My group hunts around that area...we've been there for about 2.5 years now (hunted a spring snow goose season there)

The farmer we're friends with called the other day to let us know that all the potholes that were dry last year have water this year,,plus surrounding vegetation.

Which means there will be plenty of spots to hunt...however...the duck numbers are good but not like other areas, I 'm guessing the added habitat will just spread them out...so be ready to do some serious driving (probably west).
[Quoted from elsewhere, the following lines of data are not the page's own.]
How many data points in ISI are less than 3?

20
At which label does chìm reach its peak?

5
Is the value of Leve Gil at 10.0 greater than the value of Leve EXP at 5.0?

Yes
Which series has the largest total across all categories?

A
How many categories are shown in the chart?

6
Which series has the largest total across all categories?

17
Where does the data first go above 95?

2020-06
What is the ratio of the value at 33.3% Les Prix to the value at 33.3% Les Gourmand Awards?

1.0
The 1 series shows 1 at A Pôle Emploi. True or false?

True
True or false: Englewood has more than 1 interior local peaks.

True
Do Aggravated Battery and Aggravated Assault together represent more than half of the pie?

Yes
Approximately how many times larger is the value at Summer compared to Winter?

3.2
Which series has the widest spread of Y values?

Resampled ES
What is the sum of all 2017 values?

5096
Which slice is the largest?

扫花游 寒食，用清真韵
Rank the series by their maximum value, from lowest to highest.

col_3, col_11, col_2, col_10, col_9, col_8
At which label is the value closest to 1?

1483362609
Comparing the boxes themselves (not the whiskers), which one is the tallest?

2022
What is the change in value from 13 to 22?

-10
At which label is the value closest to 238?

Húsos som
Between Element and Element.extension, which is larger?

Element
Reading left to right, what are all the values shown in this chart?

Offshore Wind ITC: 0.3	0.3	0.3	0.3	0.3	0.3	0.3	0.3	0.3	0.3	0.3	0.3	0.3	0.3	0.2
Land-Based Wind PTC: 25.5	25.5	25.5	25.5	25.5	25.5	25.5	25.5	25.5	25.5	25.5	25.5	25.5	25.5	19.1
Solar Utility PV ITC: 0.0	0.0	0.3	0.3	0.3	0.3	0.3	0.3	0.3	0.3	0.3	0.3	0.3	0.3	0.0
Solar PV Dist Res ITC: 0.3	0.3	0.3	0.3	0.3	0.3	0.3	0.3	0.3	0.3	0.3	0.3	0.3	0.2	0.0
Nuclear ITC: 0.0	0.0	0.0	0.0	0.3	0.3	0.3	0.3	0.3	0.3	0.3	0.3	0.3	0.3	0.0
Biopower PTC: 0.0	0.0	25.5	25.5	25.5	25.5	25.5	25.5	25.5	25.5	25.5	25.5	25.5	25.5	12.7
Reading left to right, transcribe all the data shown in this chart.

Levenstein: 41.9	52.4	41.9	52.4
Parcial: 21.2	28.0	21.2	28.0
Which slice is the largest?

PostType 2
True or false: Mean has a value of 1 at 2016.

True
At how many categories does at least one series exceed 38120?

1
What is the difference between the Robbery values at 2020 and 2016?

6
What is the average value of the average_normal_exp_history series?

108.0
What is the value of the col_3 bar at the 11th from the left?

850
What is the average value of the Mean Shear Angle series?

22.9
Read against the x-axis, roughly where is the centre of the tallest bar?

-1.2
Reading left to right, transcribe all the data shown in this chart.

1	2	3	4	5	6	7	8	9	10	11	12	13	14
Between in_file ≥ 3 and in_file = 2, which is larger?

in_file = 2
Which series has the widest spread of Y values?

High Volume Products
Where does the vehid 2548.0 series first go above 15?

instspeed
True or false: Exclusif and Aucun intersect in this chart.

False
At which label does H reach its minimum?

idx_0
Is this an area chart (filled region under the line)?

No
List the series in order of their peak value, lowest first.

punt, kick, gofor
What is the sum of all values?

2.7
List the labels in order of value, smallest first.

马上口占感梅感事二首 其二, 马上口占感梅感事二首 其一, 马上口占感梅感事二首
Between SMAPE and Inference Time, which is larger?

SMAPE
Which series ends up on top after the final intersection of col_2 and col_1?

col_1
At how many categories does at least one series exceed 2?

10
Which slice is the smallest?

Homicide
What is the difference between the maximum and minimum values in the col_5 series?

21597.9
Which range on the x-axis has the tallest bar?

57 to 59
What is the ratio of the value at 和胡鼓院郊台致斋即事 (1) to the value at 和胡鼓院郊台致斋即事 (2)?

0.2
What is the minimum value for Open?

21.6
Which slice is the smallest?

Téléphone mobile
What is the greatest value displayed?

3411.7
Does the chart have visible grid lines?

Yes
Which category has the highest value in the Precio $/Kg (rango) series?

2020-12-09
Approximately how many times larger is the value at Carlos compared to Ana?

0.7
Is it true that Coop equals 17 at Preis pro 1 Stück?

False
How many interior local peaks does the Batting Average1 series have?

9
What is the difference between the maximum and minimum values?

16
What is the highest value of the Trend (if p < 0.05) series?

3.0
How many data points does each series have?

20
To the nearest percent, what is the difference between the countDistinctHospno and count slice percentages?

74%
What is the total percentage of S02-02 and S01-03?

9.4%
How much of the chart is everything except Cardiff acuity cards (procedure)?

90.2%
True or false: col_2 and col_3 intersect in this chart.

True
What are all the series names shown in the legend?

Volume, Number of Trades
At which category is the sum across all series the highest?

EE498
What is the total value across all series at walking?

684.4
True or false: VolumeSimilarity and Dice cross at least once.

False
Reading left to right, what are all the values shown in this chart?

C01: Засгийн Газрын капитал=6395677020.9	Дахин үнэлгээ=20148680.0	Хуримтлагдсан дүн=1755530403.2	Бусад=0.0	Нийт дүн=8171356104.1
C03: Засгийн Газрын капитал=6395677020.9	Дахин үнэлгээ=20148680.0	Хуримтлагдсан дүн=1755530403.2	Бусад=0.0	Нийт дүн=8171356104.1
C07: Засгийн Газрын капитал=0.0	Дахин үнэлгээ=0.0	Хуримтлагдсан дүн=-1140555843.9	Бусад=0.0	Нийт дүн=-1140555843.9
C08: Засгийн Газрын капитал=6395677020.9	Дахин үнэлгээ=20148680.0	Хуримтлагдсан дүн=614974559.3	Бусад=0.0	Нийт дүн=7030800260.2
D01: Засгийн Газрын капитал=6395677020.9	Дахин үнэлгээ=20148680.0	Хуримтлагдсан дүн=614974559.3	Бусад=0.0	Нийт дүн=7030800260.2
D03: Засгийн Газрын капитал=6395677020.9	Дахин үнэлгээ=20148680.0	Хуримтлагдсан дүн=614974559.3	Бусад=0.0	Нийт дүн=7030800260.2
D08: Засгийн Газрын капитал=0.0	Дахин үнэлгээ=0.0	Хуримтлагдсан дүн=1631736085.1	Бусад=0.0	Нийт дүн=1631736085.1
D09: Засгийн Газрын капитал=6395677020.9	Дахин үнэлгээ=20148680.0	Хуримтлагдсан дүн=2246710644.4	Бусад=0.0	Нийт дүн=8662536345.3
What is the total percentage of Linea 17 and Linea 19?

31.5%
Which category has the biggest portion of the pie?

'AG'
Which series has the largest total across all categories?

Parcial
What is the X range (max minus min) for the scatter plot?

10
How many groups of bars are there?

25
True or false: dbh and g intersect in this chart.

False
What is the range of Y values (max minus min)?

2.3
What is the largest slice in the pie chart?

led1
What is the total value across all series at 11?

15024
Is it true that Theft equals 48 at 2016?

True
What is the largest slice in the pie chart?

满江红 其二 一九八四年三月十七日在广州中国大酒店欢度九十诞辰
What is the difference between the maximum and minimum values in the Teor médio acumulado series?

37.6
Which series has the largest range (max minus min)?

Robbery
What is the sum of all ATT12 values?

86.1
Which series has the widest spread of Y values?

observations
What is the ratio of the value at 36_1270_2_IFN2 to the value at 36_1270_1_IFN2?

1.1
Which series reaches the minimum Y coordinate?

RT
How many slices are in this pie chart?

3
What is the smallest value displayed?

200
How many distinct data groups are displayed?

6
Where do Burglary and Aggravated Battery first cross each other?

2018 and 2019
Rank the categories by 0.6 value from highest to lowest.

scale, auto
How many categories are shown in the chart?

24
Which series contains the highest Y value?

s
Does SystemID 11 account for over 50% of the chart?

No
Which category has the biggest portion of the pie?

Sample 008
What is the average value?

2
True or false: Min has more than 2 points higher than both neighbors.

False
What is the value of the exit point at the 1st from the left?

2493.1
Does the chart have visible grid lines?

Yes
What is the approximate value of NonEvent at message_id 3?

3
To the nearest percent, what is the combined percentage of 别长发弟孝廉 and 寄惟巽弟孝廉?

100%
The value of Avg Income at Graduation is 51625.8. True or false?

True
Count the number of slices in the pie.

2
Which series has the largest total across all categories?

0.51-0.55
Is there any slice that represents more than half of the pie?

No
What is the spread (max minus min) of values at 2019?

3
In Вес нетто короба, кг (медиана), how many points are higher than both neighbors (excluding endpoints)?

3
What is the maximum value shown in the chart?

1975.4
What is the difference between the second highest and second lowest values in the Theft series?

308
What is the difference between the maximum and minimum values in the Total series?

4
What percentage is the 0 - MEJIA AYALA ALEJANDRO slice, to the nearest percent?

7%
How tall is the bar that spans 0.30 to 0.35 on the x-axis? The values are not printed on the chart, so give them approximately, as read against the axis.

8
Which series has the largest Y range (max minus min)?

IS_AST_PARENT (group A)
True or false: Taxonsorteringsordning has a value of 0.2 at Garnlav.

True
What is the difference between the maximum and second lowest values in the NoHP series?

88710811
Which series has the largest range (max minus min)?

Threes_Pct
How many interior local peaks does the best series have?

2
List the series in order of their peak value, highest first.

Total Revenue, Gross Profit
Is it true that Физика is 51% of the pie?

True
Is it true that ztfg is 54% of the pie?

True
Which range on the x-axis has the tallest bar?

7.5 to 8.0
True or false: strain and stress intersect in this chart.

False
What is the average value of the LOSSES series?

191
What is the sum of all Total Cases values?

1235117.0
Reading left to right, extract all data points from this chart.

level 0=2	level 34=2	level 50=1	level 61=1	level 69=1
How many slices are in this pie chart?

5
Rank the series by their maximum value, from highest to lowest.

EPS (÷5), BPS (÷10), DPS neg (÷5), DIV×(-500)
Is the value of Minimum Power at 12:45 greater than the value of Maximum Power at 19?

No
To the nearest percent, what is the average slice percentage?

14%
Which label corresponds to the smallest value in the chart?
When are you going exactly?
We will be up there for the non-resdient opener


----------



## scissorbill (Sep 14, 2003)

A friend of mine hunts the Oakes area for Pheasants says lots of birds few hunters. I guess ducks might be ok


----------



## DJRooster (Nov 4, 2002)

Well your friend is dead wrong because there isn't a pheasant in Dickey county and all the land is posted. We probably get as much hunting pressure as anywhere in North Dakota.


----------



## lasalle (Jan 15, 2003)

I'll second the lots of hunting pressure statement!


----------



## Quackkills9 (Oct 25, 2004)

Killdeer- sounds like you will do good this year around Oakes. I dont think I am going around Oakes if I am staying around Forbes at my sister in laws farm.. Probably hunt around the hills or hunt on some land a guy from here (in town) that I met at my moms work, his wife's families have land in Mott and Gackle and said I could hunt their property so I'm not sure where Ill be heading for ducks. But I am going to be in Forbes area from Oct 19-23. Good Luck!


----------



## scissorbill (Sep 14, 2003)

Nice try guys .


----------